#### Extracted entries
************
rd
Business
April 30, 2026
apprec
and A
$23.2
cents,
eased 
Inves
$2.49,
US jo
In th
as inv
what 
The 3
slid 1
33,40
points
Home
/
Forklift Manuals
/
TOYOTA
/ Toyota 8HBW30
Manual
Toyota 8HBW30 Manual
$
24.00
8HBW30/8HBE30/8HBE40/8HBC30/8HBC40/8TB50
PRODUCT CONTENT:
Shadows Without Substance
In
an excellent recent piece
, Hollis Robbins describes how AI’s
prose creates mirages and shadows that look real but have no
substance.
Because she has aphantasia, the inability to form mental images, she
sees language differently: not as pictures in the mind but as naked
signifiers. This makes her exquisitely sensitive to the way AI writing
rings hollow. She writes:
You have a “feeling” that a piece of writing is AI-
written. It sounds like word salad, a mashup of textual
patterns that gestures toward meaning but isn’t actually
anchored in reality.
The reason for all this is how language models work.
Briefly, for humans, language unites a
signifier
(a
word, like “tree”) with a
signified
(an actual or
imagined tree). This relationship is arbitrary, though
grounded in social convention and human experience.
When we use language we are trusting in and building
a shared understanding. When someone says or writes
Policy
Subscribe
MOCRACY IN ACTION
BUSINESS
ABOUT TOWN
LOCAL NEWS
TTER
************
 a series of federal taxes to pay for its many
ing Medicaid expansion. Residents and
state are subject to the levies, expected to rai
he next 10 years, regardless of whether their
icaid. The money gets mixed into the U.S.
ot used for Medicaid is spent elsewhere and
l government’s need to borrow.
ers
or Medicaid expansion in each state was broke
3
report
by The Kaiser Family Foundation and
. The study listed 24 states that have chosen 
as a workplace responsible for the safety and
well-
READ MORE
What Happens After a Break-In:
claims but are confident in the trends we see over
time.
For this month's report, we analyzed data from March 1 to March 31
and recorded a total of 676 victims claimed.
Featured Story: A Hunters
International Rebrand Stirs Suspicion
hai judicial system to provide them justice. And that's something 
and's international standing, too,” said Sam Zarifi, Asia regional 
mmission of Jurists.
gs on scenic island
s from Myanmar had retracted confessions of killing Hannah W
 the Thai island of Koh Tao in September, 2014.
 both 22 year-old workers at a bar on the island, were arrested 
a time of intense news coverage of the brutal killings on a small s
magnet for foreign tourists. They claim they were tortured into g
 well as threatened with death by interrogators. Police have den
************
#### To-do item
Report how many lines in the entries above contain the string "well". Case counts, and the reply should be the number only.

#### Output for this exercise
2